EXERCISE PASSAGE:
[Start of section]

Auto Portability - Recent Developments

Find the most-recent auto portability media coverage and developments.


Nov
12
2018

ThinkAdvisor: DOL Plan Would Help Workers Consolidate 401(k) Accounts

ThinkAdvisor's Melanie Waddell reports on the DOL's proposed ERISA exemption for Retirement Clearinghouse's auto portability program, which is intended to make retirement account balances easier to move from job to job.

Nov
09
2018

Ignites: DOL Proposes 401(k) 'Auto-Portability' Plan

Ignites reporter Joe Morris covers the U.S. Labor Department's announce of the proposed exemption of Retirement Clearinghouse (RCH) from ERISA rules, effectively permitting automatic transfers (roll-ins) of smaller 401(k) balances when participant leave jobs or are terminated -- a program known as auto-portability. The proposal, says Morris, "would task Charlotte-based Retirement Clearinghouse with running an auto-portability program, using RCH's electronic-records- matching technology."


Nov
09
2018

Bloomberg Law: Retirement Clearinghouse Could Get Fee Waived on Savings Transfers

Bloomberg Law's Madison Alder covers the Department of Labor's Nov. 6th proposed exemption for Retirement Clearinghouse to make it easier for auto portability, which Alder describes as "the transfer small sums of savings in individual retirement accounts to new ones when employees change jobs."

Nov
08
2018

Law360: EBSA Floats Simplifying 401(k) Transition Upon Job Change

Law360's Emily Brill reports on the U.S. Department of Labor's Employee Benefits Security Administration (EBSA) introduction of a proposal in support of RCH's auto portability program -- a proposal which Brill describes as "intended too allow workers to seamlessly transfer their retirement from one 401(k) plan to another when they change jobs."

[End of section]

TASK GOAL: Set down the part of the auto portability coverage starting at "ThinkAdvisor's Melanie Waddell" and ending at "job to job.", word for word. The records have no connection to the auto portability coverage.

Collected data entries
[Start of section]

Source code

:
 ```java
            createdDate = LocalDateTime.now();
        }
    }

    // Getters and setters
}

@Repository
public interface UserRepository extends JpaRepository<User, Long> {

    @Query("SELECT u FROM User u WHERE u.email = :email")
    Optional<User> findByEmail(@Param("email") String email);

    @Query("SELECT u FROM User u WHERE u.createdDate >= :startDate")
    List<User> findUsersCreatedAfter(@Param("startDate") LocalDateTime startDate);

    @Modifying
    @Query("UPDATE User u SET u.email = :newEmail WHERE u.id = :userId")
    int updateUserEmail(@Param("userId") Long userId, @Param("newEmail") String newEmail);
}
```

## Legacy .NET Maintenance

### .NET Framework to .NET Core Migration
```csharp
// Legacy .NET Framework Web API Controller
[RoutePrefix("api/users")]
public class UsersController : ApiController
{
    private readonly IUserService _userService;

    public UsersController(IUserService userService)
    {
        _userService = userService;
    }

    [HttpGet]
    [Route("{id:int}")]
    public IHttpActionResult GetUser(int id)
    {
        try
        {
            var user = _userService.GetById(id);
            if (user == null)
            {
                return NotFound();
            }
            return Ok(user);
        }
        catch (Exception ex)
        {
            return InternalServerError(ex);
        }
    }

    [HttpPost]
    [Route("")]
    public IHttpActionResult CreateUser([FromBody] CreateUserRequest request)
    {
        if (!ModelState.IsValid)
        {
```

[End of section]

RESPONSE BELOW:
ThinkAdvisor's Melanie Waddell reports on the DOL's proposed ERISA exemption for Retirement Clearinghouse's auto portability program, which is intended to make retirement account balances easier to move from job to job.